In these situations we are like Jehoshaphat’s, we don’t know what to do, but our eyes are on the Lord. When we find ourselves in this kind of desperate pain, we should consider fasting along with our prayers of desperation as Jehoshaphat did.
The insurmountable positive odds relate to completing the Great Commission. “And Jesus came and said to them, ‘All authority in heaven and on earth has been given to me. Go therefore and make disciples of all nations, baptizing them in the name of the Father and of the Son and of the Holy Spirit, teaching them to observe all that I have commanded you. And behold, I am with you always, to the end of the age.’” Matthew 28:18-20 Making disciples of all nations. Nations are ethnos, the Greek word from which we get the word ethnic. It doesn’t refer to geopolitical entities, but people groups. Most every country defined by government and boundaries contains many ethnos. Jesus has commanded us, yup, you and me, to make disciples of every ethnos on earth, baptizing them and teaching them to obey all that Jesus commanded us. That’s a tall order. But as I have written very briefly, Disciple-Making Movements are making massive progress in the earth as I write. All of these movements recognize that the task is impossible without the power of the Holy Spirit and every one of these movements are launched from and carried forward on a torrent of prayer and fasting.

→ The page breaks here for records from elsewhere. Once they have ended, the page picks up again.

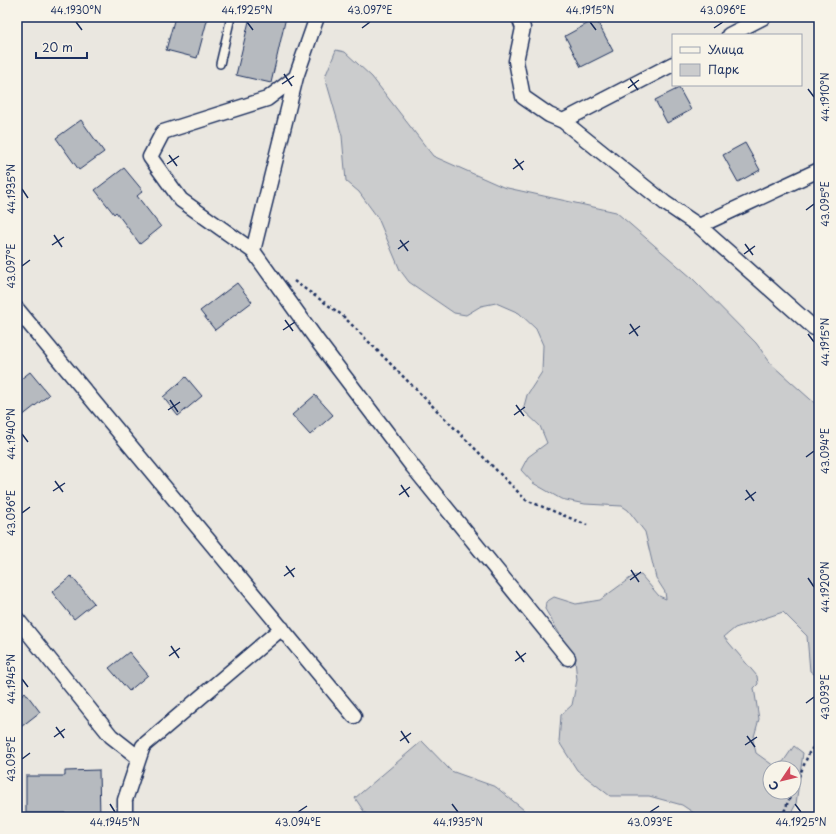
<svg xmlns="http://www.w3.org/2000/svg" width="836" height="834" viewBox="0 0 836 834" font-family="'Playpen Sans',sans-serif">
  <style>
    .green { fill: #cbcccd; stroke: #737e96; fill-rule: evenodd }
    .building { fill: #b6babf; stroke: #1b2f5e }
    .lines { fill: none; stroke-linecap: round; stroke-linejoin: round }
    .service-casing { stroke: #1b2f5e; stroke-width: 10 }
    .minor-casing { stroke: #1b2f5e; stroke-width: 17 }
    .path { stroke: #1b2f5e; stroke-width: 2.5; stroke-dasharray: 3 3; stroke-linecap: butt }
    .service { stroke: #f7f3e8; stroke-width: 7 }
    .minor { stroke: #f7f3e8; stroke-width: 14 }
    .ticks { fill: none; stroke: #1b2f5e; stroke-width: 1.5 }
    .neatline { fill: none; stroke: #1b2f5e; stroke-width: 1.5 }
    .ticks-label { font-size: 10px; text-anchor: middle; fill: #1b2f5e }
  </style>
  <rect width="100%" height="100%" fill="#eae7e0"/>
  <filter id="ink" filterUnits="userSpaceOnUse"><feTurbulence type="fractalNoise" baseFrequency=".025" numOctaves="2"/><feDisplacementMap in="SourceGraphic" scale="8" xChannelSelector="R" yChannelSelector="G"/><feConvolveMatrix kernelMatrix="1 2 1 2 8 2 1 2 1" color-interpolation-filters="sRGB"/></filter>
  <g filter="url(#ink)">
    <!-- green -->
    <path class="green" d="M 336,50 L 345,52 L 372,77 L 433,156 L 503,187 L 616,212 L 692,278 L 756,343 L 772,365 L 819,407 L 819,668 L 814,674 L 810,671 L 807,636 L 783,612 L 735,628 L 724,637 L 757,676 L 758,684 L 754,688 L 759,719 L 753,740 L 756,753 L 774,766 L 783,762 L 794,746 L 803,753 L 796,804 L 789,817 L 700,817 L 682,805 L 649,796 L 610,796 L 577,770 L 559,742 L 561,715 L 572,705 L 577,680 L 575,660 L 545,609 L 546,602 L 554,597 L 576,604 L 600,600 L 633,576 L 641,575 L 659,596 L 666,599 L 665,592 L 656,578 L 645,532 L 628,510 L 622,506 L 585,504 L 561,499 L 533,483 L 521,470 L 528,457 L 547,443 L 540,426 L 523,410 L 527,395 L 542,372 L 543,345 L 536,329 L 519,313 L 496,303 L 481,306 L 466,315 L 454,313 L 409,282 L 400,270 L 378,218 L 359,192 L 346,181 L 342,136 L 325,77 ZM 770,768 L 794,768 L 794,792 L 770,792 Z
      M 422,741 L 451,771 L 496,787 L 524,810 L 522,817 L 371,817 L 365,813 L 355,798 Z"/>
    <!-- building -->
    <path class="building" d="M 175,17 L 208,17 L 197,58 L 166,50 Z
      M 250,17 L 286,17 L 271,83 L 236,75 Z
      M 596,19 L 613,51 L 581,67 L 565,36 Z
      M 679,88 L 691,110 L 667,123 L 655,100 Z
      M 81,120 L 104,152 L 79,170 L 56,138 Z
      M 745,143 L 760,170 L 738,182 L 723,155 Z
      M 124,168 L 143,191 L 137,196 L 161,227 L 140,244 L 116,212 L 114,214 L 95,190 Z
      M 237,283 L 252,302 L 215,330 L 200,311 Z
      M 30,372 L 49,395 L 17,420 L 17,382 Z
      M 186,377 L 202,396 L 178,416 L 163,397 Z
      M 315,395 L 333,415 L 310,435 L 292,415 Z
      M 71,576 L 94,603 L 74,619 L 52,592 Z
      M 129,652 L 148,675 L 129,691 L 109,668 Z
      M 25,692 L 40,712 L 17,730 L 17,699 Z
      M 99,770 L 100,817 L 65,817 L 65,813 L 26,813 L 26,776 L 65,776 L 65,771 Z"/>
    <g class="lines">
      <defs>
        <path id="service" d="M 220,64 L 231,17"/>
        <path id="minor" d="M 317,17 L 296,77 L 267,99 L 163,132 L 150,157 L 181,200 L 253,251 L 319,343 L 413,467 L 568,658
          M 519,17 L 523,28 L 516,61 L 523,97 L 549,115 L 563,121 L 665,203 L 699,226 L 819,170
          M 729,35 L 764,17
          M 563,121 L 673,64
          M 699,226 L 814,328
          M 253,251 L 296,77
          M 17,309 L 354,716
          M 17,619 L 111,736 L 139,758
          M 125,817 L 125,800 L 143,746 L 282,628"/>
      </defs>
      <!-- service casing -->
      <use href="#service" class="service-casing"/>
      <!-- minor casing -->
      <use href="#minor" class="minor-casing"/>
      <!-- path -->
      <path class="path" d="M 294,281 L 342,315 L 526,500 L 587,525
        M 794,788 L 809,753 L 819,739
        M 782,817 L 792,792"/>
      <!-- service -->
      <use href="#service" class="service"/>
      <!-- minor -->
      <use href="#minor" class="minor"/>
    </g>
  </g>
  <!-- ticks -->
  <path class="ticks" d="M 76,22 L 82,30M 247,22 L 253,30M 590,22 L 596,30M 362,28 L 370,22M 714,28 L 723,22M 284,74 L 292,86M 630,79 L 638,90M 282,84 L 294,76M 628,88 L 639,80M 808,89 L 814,97M 169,155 L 177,166M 515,159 L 523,170M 167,164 L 179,156M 513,169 L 524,161M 22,189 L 28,198M 806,210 L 814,204M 54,235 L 62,247M 400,240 L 408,251M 745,244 L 753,255M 52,245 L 64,237M 398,249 L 409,241M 744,254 L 755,246M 22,266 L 30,260M 285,320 L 293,331M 630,324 L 638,336M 283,330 L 295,322M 629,334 L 640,326M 808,334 L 814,342M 170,400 L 178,412M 516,405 L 524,416M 168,410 L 180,402M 514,415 L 525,407M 22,434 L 28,442M 806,457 L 814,451M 55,481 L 63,492M 401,485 L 409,497M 746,490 L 754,501M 53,491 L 65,483M 399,495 L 410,487M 745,500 L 756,492M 22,513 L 30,507M 286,566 L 294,577M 631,570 L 639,582M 284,576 L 295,568M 808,578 L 814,587M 630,580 L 641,572M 171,646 L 179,658M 516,651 L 524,662M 169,656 L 180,648M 515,661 L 526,653M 22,679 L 28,687M 806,703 L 814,697M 56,727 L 64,738M 401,731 L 409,743M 747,736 L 755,747M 54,737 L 65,729M 400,741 L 411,733M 745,745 L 757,737M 22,759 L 30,753M 110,804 L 115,812M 452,804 L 458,812M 795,804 L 801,812M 298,812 L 307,806M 650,812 L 659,806"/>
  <!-- margin -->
  <rect width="836" height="834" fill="none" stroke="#f7f3e8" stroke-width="44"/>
  <!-- legend -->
  <rect x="672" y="34" width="130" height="52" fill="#f7f3e8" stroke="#9fa5b1"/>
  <rect x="680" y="47" width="20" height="6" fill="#f7f3e8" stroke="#9fa5b1"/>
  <text x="708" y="54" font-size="12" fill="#1b2f5e">Улица</text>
  <rect x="680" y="64" width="20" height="12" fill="#cbcccd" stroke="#9fa5b1"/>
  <text x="708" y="74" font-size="12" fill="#1b2f5e">Парк</text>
  <!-- north arrow -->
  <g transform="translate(782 780) rotate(235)"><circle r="19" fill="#f7f3e8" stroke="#9fa5b1"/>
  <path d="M0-3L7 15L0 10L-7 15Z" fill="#d1495b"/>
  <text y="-6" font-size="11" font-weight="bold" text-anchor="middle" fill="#1b2f5e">С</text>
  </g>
  <!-- scale -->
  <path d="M36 52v6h51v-6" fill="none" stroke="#1b2f5e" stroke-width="2"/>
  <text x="42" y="52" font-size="12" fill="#1b2f5e" stroke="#f7f3e8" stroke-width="3" paint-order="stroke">20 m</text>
  <rect x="22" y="22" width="792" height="790" class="neatline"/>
  <g class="ticks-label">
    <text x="76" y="14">44.1930°N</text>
    <text x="247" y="14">44.1925°N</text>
    <text x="370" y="14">43.097°E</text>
    <text x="590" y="14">44.1915°N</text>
    <text x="723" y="14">43.096°E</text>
    <text transform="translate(825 97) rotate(-90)" y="4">44.1910°N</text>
    <text transform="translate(11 189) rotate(-90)" y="4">44.1935°N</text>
    <text transform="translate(825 204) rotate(-90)" y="4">43.095°E</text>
    <text transform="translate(11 266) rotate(-90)" y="4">43.097°E</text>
    <text transform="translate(825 342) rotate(-90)" y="4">44.1915°N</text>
    <text transform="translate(11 434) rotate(-90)" y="4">44.1940°N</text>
    <text transform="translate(825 451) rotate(-90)" y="4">43.094°E</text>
    <text transform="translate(11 513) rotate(-90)" y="4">43.096°E</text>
    <text transform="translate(825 587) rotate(-90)" y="4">44.1920°N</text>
    <text transform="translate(11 679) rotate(-90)" y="4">44.1945°N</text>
    <text transform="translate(825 697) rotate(-90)" y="4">43.093°E</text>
    <text transform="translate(11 759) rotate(-90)" y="4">43.095°E</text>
    <text x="115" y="826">44.1945°N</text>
    <text x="298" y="826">43.094°E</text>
    <text x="458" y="826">44.1935°N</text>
    <text x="650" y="826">43.093°E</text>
    <text x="801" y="826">44.1925°N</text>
  </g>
</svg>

I admit I don’t really understand exactly what the deal is with fasting. But I do know that it is a prayer intensifier. How does it work? I don’t know. There is one dynamic involved that I am sure about. Fasting comes relatively easy when our hunger for God and his power is greater than our hunger for food, good food that God made for us to eat. Fasting is not an ascetic denial of food to be more spiritual; it is an enjoyment of something greater than tacos and guacamole. It is the bread of life. I want more of God. I want to be filled with the Holy Spirit in a greater way. I want to see the glory of God in the face of Jesus Christ and in my community. I want to see lost people delivered and set free from sin and all its effects.

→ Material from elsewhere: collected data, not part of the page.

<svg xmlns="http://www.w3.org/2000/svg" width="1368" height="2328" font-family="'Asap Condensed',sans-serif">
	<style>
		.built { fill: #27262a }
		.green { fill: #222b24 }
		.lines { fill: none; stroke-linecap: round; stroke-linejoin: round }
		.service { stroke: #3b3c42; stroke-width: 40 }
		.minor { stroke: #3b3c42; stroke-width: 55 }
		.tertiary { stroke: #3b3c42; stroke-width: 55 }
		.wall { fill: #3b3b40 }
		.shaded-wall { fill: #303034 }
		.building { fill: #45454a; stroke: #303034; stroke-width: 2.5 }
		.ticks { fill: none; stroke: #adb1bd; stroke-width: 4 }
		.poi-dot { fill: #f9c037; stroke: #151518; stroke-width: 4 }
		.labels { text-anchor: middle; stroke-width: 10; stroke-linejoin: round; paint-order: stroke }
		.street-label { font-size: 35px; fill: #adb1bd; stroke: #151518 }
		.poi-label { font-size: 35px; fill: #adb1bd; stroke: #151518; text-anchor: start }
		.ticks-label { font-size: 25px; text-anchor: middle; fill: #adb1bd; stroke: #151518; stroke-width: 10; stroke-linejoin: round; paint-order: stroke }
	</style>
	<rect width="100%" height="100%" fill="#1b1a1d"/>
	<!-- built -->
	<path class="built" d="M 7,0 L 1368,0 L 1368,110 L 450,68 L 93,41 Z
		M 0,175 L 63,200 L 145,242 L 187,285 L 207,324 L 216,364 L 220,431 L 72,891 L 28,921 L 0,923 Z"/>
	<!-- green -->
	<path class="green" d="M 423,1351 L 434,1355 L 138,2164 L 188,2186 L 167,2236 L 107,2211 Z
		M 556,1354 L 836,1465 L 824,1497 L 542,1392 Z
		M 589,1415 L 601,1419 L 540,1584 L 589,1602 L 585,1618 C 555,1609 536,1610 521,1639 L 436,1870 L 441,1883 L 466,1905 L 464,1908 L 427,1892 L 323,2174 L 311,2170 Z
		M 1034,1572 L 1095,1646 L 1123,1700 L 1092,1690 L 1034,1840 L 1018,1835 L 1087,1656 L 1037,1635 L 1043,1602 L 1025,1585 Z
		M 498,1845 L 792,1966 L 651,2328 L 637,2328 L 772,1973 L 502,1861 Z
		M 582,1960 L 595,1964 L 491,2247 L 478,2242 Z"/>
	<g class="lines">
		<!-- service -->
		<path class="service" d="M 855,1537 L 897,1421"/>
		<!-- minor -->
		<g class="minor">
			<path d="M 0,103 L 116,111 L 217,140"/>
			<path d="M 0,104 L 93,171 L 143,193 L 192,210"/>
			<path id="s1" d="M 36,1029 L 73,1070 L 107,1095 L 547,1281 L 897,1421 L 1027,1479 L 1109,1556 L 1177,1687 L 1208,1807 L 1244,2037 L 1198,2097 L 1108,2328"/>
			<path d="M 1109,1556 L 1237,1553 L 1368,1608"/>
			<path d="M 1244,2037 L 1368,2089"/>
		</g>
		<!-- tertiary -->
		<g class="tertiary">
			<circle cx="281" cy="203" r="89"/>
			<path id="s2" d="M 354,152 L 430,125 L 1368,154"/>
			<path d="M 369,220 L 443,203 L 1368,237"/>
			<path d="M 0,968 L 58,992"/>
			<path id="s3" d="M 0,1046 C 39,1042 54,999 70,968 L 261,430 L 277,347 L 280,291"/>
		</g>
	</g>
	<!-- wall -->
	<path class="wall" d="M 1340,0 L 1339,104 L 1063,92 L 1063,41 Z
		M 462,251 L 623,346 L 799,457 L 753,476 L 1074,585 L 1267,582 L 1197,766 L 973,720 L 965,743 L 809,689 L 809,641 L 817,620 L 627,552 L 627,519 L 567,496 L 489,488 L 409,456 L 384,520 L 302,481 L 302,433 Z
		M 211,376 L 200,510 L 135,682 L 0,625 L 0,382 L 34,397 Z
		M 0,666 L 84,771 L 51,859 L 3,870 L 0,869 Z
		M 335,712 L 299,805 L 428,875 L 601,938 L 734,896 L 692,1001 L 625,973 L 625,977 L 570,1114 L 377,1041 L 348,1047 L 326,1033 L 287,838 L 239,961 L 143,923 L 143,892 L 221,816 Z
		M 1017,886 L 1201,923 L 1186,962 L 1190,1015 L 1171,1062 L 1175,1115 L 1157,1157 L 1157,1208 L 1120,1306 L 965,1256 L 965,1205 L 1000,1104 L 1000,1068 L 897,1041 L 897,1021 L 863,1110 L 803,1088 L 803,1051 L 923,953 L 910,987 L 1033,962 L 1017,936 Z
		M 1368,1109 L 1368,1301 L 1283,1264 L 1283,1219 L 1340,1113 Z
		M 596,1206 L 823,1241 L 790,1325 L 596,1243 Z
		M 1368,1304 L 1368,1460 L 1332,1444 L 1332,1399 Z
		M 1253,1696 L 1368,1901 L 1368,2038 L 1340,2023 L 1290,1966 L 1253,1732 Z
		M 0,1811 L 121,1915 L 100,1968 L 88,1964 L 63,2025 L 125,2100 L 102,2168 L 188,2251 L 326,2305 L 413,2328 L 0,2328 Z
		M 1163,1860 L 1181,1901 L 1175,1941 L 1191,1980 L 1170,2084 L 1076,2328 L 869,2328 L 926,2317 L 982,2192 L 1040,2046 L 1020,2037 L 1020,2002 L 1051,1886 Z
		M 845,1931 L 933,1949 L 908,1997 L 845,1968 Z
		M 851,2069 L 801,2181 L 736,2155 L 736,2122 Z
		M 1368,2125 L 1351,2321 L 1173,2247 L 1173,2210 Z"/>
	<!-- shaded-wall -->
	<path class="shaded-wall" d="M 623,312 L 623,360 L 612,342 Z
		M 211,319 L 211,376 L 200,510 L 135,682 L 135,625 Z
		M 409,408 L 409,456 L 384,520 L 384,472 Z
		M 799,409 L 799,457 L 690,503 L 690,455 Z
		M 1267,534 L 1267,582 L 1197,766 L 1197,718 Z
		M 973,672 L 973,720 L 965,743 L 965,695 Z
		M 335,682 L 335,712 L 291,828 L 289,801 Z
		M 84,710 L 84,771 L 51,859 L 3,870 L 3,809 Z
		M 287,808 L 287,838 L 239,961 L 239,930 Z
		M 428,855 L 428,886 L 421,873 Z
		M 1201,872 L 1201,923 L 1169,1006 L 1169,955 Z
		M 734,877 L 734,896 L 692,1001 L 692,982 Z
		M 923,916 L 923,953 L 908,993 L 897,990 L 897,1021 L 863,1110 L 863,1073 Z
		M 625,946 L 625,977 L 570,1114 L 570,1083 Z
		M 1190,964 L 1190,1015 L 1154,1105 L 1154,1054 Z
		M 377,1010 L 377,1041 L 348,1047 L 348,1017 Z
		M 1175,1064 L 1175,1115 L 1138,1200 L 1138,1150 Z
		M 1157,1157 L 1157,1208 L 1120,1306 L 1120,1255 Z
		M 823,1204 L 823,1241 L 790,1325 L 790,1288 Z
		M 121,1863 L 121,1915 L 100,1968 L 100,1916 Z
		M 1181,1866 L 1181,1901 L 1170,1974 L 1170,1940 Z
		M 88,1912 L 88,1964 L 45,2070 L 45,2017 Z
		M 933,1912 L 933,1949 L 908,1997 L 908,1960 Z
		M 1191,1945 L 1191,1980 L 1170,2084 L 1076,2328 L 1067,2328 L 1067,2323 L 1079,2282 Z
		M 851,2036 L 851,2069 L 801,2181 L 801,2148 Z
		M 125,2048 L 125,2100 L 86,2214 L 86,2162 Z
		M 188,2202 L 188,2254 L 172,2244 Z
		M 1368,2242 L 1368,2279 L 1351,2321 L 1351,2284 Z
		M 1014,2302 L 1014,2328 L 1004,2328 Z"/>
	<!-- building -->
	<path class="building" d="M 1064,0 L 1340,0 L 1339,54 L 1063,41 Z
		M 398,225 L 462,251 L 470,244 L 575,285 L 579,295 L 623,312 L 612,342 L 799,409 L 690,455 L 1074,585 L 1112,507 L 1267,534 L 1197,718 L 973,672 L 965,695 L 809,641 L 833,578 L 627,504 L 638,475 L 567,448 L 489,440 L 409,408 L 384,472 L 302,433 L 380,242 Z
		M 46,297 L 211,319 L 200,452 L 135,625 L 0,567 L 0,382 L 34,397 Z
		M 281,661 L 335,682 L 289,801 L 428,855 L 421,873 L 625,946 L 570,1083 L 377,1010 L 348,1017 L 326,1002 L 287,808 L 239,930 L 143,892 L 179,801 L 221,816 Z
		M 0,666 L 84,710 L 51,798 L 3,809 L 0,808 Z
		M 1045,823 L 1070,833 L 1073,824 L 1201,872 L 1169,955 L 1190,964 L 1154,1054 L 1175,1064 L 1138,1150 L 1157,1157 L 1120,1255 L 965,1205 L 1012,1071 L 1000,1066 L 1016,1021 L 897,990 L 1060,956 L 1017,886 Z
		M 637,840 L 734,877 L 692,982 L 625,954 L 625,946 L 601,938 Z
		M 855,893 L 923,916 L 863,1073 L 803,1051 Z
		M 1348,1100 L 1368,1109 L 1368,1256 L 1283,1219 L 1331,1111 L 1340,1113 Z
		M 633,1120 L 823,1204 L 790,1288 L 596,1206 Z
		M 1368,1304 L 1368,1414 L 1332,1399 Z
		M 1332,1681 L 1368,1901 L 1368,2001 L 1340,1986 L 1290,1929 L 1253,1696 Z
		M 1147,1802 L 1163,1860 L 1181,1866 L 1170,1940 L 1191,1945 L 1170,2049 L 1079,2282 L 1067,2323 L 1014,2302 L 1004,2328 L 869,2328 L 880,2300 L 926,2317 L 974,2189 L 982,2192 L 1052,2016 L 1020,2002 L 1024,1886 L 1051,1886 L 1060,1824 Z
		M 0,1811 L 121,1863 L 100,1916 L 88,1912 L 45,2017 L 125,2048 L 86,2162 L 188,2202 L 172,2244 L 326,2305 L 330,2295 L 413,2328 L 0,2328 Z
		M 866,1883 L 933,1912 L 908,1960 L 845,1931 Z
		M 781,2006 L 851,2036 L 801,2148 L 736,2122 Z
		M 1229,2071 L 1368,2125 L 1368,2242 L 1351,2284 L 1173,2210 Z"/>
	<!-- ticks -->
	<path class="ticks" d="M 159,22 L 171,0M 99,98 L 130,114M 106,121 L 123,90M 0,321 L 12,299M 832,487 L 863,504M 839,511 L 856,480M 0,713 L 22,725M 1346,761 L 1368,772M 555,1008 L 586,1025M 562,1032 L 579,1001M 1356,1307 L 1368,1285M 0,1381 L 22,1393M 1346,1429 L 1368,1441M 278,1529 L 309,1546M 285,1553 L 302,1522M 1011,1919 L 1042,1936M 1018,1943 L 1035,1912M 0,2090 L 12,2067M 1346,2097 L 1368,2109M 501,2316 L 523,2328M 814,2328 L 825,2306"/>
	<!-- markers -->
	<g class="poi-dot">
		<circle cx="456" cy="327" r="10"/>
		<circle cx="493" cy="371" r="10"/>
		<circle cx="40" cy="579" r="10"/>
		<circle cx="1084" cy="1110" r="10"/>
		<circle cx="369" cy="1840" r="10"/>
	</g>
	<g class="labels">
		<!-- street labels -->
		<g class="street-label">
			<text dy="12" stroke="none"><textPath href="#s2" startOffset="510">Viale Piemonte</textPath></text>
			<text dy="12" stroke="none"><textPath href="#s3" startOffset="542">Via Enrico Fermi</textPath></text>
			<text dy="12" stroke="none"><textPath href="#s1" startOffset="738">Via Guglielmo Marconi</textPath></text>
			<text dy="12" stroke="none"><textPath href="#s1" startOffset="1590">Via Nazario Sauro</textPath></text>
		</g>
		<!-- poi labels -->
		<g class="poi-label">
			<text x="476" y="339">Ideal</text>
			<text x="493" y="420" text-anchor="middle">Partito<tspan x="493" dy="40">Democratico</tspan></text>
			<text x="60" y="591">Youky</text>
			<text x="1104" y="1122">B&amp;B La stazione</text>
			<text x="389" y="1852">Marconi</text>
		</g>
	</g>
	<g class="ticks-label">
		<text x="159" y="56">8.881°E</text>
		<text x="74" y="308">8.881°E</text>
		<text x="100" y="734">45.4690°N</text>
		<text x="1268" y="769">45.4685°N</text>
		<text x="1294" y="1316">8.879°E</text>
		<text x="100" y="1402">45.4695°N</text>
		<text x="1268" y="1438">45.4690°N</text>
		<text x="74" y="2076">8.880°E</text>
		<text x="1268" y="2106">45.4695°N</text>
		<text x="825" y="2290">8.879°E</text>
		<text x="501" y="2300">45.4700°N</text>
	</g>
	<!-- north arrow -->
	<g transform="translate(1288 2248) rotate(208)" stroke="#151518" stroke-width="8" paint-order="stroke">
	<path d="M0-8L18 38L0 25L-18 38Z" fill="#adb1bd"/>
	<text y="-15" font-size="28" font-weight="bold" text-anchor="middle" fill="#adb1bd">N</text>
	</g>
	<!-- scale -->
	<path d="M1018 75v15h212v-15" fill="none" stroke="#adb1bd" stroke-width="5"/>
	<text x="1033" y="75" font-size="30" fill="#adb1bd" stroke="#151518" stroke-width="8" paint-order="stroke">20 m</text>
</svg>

I hope my hunger is contagious. I hope you want more of God in Christ than you do of good food, at least on occasion. No, let me be honest, I hope you want more of Jesus than food on a regular basis, like weekly. Pray to the Lord of the harvest that he will send laborers into the harvest field. We still have at least 950 people groups or ethnos who are completely unreached with the gospel. And you have friends and neighbors in your neighborhood who also need to become disciples of Jesus.
Whether your challenge is defensive or offensive, fasting is a prayer intensifier. May I encourage you to make it part of your life in Christ?